Academic researchers may find it diYcult to establish testing facilities compliant with GLPs within their own institutions. Crucial to compliance is the formation of a Quality Assurance Unit (QAU) separate from and independent of the personnel engaged in the direction and/or conduct of the safety study. The QAU is responsible for monitoring the study to assure that the study is performed in compliance with GLPs. The researcher may turn to a National Gene Vector Laboratory or commercial GLP testing facilities for performance of safety testing.

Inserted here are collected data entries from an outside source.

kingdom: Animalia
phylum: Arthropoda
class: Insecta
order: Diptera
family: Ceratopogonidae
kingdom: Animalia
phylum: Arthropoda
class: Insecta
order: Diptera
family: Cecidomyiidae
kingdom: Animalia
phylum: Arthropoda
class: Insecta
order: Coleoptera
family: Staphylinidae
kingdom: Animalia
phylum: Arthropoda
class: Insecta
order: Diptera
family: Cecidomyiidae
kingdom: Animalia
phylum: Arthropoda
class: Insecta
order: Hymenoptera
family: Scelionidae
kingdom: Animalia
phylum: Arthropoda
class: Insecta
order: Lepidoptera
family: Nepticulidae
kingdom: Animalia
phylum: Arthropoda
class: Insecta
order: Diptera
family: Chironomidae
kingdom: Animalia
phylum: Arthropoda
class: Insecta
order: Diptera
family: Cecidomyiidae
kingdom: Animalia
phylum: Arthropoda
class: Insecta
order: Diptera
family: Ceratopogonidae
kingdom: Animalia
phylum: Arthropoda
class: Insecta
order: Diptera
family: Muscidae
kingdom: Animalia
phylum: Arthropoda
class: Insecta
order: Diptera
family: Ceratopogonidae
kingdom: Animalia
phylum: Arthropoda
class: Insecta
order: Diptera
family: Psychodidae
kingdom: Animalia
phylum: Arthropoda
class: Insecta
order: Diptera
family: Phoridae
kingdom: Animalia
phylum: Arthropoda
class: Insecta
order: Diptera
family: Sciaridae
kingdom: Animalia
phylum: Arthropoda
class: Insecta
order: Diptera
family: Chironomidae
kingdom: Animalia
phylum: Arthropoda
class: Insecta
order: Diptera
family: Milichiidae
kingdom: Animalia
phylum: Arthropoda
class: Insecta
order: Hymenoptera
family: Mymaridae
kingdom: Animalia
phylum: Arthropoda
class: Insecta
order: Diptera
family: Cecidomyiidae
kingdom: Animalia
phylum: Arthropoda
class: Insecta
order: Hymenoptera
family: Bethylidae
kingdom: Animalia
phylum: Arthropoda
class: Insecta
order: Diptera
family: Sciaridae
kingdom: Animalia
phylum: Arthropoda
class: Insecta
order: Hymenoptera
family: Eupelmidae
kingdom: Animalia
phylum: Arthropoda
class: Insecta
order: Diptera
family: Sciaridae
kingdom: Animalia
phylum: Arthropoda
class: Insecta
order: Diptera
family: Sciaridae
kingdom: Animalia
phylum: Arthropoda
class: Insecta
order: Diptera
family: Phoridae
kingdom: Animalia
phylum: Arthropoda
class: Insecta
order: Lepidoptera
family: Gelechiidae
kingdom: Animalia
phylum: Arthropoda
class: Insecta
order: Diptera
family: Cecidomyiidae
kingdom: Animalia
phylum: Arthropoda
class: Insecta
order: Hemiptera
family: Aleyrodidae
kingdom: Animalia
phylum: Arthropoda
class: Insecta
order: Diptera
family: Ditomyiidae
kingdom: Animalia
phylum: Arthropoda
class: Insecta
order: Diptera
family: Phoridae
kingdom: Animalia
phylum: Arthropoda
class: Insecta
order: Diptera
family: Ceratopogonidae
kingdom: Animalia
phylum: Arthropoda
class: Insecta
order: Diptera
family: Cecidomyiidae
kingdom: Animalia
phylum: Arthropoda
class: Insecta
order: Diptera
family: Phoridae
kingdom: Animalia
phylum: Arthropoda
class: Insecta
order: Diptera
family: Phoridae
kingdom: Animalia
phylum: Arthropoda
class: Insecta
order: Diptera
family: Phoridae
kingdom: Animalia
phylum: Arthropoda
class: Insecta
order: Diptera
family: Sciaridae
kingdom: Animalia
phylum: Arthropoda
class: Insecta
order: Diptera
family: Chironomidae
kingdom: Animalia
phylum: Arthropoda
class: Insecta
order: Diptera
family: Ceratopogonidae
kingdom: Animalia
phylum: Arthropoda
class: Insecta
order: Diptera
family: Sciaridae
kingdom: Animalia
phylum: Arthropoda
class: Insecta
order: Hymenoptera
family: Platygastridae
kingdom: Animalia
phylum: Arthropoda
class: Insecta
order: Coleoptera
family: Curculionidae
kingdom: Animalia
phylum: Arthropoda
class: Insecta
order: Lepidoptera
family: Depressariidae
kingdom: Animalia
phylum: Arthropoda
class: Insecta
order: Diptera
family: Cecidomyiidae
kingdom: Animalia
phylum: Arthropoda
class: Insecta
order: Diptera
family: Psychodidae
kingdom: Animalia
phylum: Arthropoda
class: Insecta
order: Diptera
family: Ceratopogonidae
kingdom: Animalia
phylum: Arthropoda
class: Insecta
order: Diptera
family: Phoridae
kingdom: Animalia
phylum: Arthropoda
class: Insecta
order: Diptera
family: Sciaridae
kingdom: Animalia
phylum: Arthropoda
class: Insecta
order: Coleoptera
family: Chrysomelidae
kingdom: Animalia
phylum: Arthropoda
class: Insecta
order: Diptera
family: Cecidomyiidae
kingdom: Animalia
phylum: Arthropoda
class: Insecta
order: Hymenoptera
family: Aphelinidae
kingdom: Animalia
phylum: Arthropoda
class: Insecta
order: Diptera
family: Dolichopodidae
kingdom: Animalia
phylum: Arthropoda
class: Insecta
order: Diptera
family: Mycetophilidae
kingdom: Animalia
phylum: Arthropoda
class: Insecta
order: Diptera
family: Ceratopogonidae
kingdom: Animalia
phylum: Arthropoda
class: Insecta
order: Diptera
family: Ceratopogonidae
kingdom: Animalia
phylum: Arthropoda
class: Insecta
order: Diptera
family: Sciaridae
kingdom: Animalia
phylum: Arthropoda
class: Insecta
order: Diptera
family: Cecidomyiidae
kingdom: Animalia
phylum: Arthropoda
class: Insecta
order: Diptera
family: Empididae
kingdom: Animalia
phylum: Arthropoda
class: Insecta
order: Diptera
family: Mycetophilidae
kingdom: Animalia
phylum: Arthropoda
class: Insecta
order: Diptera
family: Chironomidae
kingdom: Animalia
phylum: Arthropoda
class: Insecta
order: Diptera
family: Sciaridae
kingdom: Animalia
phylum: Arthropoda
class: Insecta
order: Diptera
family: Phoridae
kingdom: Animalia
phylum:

The method, however, provides no information as to the functional status of the expression cassette delivered by the viral particle. , 1996) are infected with serial dilutions of rAAV and superinfected with adenovirus at a MOI of 5–20 for 40 h. Cells that have been infected by rAAV are then complemented for DNA replication and amplify the rAAV genome to several thousand copies per cell. When the cells are subsequently trapped on nylon filters, lysed by treatment with NaOH, and probed for transgene DNA, only those cells that have been productively infected with rAAV produce a spot on film (Fig.